(EXCERPTED DATA begins)

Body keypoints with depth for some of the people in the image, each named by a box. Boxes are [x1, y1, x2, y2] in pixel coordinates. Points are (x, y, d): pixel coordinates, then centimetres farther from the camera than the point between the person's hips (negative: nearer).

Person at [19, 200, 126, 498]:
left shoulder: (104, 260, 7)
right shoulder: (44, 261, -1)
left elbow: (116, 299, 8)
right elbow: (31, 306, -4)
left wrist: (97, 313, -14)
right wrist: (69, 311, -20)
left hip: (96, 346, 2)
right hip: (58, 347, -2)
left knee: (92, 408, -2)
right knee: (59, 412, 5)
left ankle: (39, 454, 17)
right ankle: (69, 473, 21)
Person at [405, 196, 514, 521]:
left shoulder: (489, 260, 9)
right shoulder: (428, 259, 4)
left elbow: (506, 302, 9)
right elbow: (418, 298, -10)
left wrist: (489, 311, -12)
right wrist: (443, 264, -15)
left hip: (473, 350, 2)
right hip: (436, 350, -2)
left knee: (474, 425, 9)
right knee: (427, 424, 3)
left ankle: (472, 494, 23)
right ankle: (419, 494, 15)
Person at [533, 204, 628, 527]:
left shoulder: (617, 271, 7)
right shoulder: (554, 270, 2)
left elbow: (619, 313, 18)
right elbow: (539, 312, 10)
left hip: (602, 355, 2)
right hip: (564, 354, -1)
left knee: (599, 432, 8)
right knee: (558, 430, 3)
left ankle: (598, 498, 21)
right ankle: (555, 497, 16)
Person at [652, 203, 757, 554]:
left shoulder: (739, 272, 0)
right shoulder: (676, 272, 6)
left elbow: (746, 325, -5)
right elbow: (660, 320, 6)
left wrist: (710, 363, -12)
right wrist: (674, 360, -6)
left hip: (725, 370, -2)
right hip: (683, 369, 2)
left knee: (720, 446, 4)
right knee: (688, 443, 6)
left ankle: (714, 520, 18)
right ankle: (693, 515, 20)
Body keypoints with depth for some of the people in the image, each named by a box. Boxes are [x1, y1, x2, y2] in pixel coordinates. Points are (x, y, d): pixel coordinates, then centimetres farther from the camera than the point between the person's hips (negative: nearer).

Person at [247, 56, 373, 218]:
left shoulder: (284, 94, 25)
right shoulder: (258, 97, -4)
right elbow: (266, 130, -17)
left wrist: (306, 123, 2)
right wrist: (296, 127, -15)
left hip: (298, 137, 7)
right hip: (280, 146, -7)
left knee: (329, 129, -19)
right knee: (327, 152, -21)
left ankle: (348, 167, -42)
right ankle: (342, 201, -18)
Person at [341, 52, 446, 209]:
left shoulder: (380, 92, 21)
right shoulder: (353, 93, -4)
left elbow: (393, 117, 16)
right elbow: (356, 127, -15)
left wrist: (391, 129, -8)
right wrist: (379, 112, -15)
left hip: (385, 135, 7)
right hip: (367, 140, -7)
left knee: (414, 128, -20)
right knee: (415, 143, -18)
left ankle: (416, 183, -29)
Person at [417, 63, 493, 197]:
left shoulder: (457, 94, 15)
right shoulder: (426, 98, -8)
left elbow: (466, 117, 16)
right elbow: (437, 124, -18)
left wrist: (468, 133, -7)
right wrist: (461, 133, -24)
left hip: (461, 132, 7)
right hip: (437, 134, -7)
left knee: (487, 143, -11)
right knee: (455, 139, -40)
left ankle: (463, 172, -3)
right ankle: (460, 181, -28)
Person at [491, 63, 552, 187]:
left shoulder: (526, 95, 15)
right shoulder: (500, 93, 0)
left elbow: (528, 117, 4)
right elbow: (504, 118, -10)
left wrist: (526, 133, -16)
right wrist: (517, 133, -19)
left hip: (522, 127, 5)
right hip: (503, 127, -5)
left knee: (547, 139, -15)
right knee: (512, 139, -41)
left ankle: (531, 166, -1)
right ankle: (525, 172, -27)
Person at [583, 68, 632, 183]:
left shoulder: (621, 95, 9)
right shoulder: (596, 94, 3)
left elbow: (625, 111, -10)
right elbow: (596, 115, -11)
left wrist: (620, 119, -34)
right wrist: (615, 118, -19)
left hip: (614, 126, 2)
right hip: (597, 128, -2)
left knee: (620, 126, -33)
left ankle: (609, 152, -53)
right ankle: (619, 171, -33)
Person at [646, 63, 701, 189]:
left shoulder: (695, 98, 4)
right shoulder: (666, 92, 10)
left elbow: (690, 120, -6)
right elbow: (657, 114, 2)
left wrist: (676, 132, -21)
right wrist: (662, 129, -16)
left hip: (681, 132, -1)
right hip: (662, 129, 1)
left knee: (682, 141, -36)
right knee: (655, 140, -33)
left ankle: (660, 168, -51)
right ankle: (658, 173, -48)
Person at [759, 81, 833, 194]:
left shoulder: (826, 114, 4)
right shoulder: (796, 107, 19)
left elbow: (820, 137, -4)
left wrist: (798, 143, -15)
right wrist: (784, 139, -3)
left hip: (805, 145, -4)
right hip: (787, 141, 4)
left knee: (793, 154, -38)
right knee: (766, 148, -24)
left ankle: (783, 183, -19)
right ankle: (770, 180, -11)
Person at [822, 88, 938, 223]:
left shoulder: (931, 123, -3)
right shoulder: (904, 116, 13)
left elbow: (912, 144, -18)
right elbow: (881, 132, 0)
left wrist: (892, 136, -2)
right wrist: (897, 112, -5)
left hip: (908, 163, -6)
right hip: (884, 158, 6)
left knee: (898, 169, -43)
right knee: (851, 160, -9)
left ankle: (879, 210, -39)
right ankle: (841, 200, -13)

(EXCERPTED DATA ends)
(EXCERPTED DATA begins)

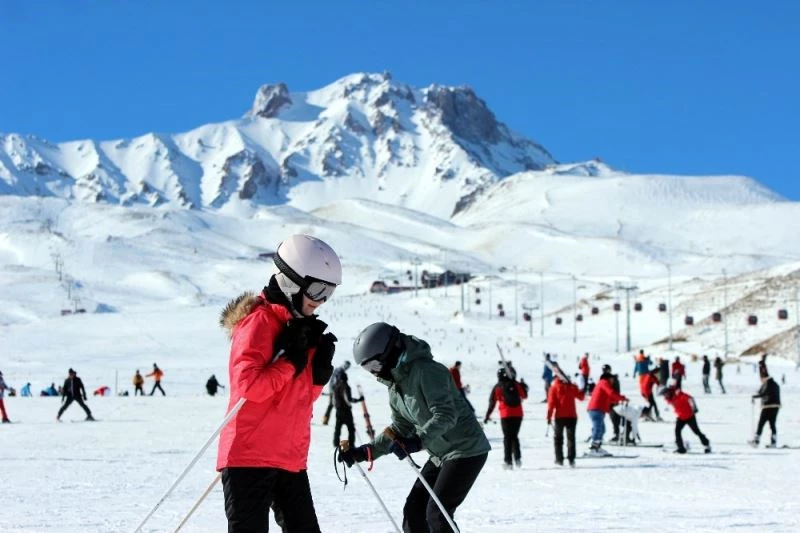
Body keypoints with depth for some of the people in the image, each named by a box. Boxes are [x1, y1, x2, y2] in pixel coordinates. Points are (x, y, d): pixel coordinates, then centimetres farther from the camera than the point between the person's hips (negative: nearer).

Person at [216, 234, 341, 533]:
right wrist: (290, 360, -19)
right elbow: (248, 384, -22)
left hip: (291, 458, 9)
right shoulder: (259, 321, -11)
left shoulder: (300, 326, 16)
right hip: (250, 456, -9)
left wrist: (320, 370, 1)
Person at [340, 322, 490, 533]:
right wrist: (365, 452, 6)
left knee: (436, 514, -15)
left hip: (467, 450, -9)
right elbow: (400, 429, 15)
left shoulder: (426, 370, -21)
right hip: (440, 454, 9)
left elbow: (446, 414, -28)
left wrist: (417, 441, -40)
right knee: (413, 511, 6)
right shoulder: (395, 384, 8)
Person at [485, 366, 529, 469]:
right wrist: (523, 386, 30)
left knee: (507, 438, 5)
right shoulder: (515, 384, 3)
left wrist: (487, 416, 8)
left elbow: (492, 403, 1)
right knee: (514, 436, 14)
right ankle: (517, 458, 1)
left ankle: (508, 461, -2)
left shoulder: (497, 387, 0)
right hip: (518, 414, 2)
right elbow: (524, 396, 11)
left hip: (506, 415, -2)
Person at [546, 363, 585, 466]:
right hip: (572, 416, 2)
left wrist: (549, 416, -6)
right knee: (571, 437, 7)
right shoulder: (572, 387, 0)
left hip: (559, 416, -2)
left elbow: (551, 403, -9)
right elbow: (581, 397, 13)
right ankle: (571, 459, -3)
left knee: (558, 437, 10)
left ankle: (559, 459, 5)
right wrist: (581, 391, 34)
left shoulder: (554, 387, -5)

(EXCERPTED DATA ends)

(TASK OBJECTIVE): Can you swap "wrist" for "hand" in everything from the data line containing "right ankle: (342, 201, -18)" down to the one containing "right hip: (367, 140, -7)", changing nothing else and giving back only those lines?

(TASK ANSWER):
right ankle: (342, 201, -18)
Person at [341, 52, 446, 209]:
left shoulder: (380, 92, 21)
right shoulder: (353, 93, -4)
left elbow: (393, 117, 16)
right elbow: (356, 127, -15)
left hand: (391, 129, -8)
right hand: (379, 112, -15)
left hip: (385, 135, 7)
right hip: (367, 140, -7)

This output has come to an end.